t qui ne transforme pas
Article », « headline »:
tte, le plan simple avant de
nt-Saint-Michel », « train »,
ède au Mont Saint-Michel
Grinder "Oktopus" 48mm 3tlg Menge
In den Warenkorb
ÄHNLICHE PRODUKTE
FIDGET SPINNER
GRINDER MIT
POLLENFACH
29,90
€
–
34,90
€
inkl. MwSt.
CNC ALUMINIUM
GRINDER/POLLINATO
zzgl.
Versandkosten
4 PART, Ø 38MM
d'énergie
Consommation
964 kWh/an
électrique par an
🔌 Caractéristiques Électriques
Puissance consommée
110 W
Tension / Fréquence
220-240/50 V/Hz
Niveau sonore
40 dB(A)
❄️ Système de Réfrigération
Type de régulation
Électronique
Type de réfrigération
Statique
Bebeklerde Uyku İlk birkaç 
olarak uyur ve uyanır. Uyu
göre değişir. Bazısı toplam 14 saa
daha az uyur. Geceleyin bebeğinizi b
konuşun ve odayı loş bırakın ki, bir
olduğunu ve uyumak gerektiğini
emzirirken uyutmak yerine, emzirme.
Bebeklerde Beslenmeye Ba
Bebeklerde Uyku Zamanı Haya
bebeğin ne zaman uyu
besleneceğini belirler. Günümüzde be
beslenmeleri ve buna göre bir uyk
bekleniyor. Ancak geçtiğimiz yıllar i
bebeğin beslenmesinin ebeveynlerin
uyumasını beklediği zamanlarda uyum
——
◆ Exercise: Among the lines above, which ones include the word "Michel"? Copy them.

◆ Exercise answer:
nt-Saint-Michel », « train »,
ède au Mont Saint-Michel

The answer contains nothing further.